As to price I don't know offhand, old Marlin lever actions are easier to come by than Winchesters. I am trying
to talk old guy out of indentical rifle in 38/40, It's going to set me back $500.


----------



## fastwater (Apr 1, 2014)

Don't blame ya a bit *Drm50*. 
I've done the same thing and quite frankly, could care less if 22 ammo ever comes back. With almost 7000rds stashed in the safe, I still don't shoot em much anymore. And surely won't get desperate or foolish enough to pay some of the prices people are asking for it. I can tell ya the old loader has been getting a workout. So have the BP rifles as well as the bows. 

Like you, the last couple years I've dug out some old projectiles/brass I've accumulated and packed all over the country for the last 40yrs and started loading them up. I quit loading and casting bullets for many years but never did stop accumulating components when I could get a deal on them. My wife would just shake her head every time I came in with a case of this or that. She would say something like,"you really need that pile of junk you're never gonna use to fill up the other half of the barn that's full junk you've had forever you're never gonna use".  As the result of the 22 shortage, I found out just how much I missed, and really enjoy reloading. And...every time I load up a few thousand rds., I get to show my wife just how wrong she can be.  
By the way...she has yet to show me that she will ever make use of all the old purse's and shoe's she has.


----------



## Dovans (Nov 15, 2011)

Drm50 said:


> Got the 32/20 around 35yrs. ago, off a retired Sheriff. He got into the nasty addiction of bass fishing and had to
> sell me the gun to support his habit. It is in very good shape, it's a rifle with Octagon barrel and cresant butt.
> As to price I don't know offhand, old Marlin lever actions are easier to come by than Winchesters. I am trying
> to talk old guy out of indentical rifle in 38/40, It's going to set me back $500.

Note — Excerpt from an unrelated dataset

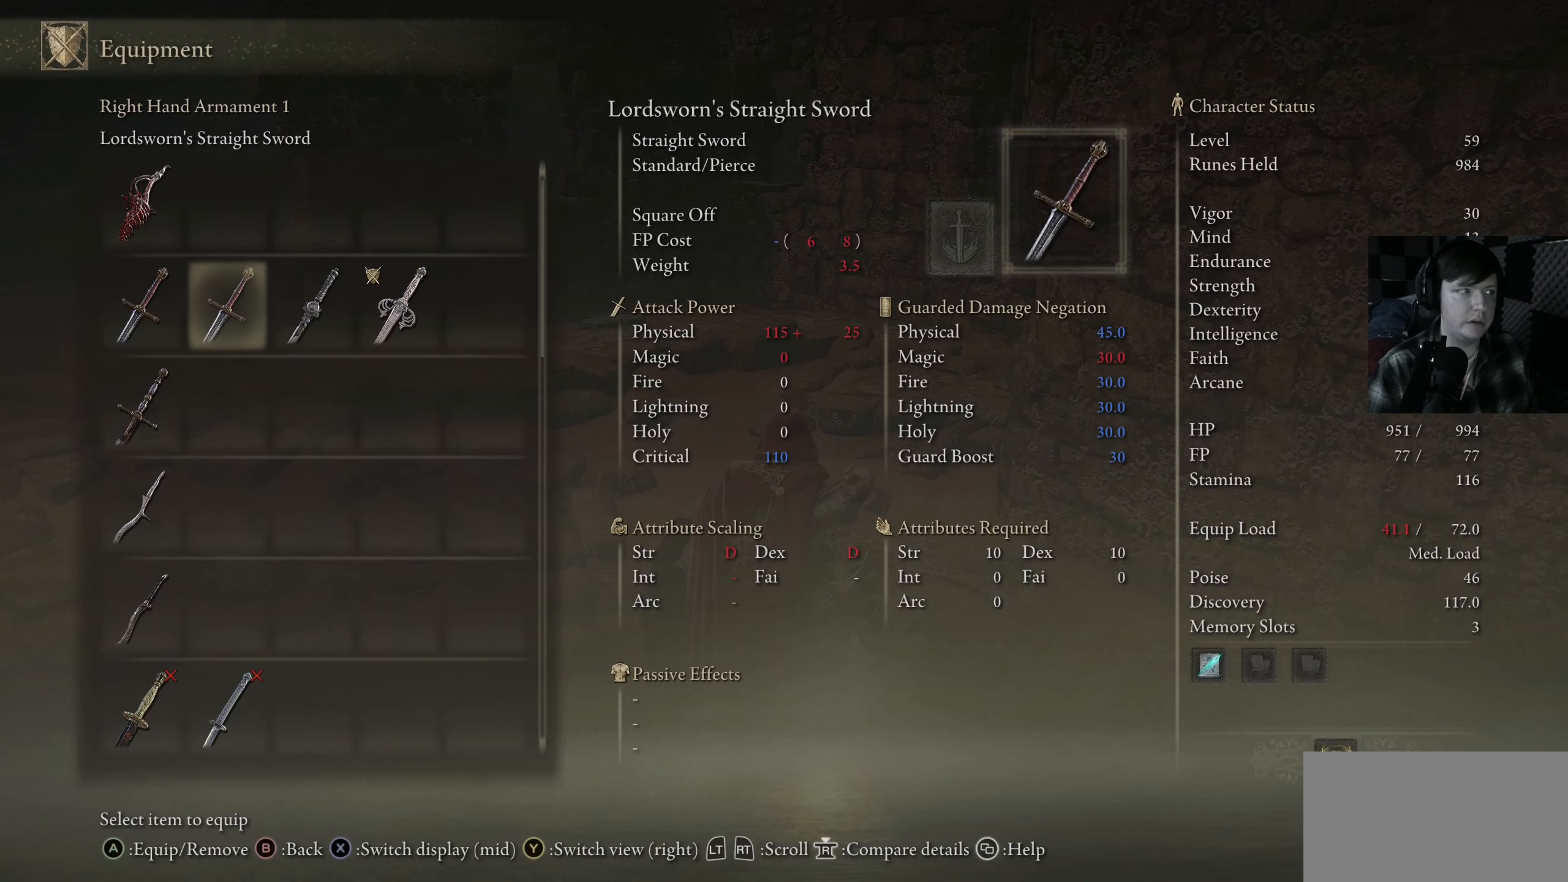
{"buttons": ["DPAD_LEFT"], "left_stick": "center", "right_stick": "center", "events": [[116, "DPAD_DOWN", "down"], [250, "DPAD_DOWN", "up"], [400, "DPAD_LEFT", "down"]]}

I think 500 might be a deal of a price for you brother.


----------



## Drm50 (Dec 26, 2014)

Dovans, I use to be a regular at Garners Auction in Carolton. I did killer there both buying and selling. Then 
came the Internet. I couldn't complain about the prices he was getting for my stuff, but it got to point I couldn't
by anything reasonable. I wasn't buying to resell, I was buying guns that were popular in this area for trade
stock. Most of the good old guns I got back then were from trades. Then if I didn't want the old gun I would
run it through the auction, buy more trading stock and continue rolling the snow ball. Now it's hard to come
up with good trading stock, at a price that is practical, so I am reduced to paying cash. There are a lot of
old guns in these hills, you just have to be at right place at right time. I only buy when it is good deal.


----------



## Dovans (Nov 15, 2011)

Have a 25-20 and about 300 rnds of ammo.Not wanting to shoot it cause the ammo so hard to find. If I remember right, it is a 1903 vintage..


----------



## Drm50 (Dec 26, 2014)

I have a lot of brass and it lasts many loadings. Have old Ideal mould for 65 gr FN bullet. This lets me shoot a
lot of 25/20. For some reason these old guns like cast bullets better than jacketed. The Winchester of mine in
the pics, I used one day on WVa deer hunt. At the time It belonged to relative of mine. I shot a deer with it and
pestered him until he traded it to me. I was 15 yrs old and didn't know any better, I traded a 94 32special for it.
25/20 is not a ideal deer gun. I could kick myself in the butt, a couple years back I got a original Marlin 38/55
That had a presentation plate in the stock. It was retirement presentation to a conductor on railroad. The gun
was mint. A guy from down McConnelsville who collects railroad stuff herd about it and made me a deal I 
couldn't refuse and I let it go. I guess you can't keep em all.


----------



## Dovans (Nov 15, 2011)

There's a shop up north (paulsmarine) that has a handful of 94 32ws. All in pretty good shape. thinking 6-700 range. Could be wrong on that though.. He has a particular gun I am interested in and if I go back I'll double check the prices if you want.


----------



## Drm50 (Dec 26, 2014)

Thanks Dovans, I have nice 94, 32ws cira 1954, I would still be interested in early 1900 gun in
nice condition.


----------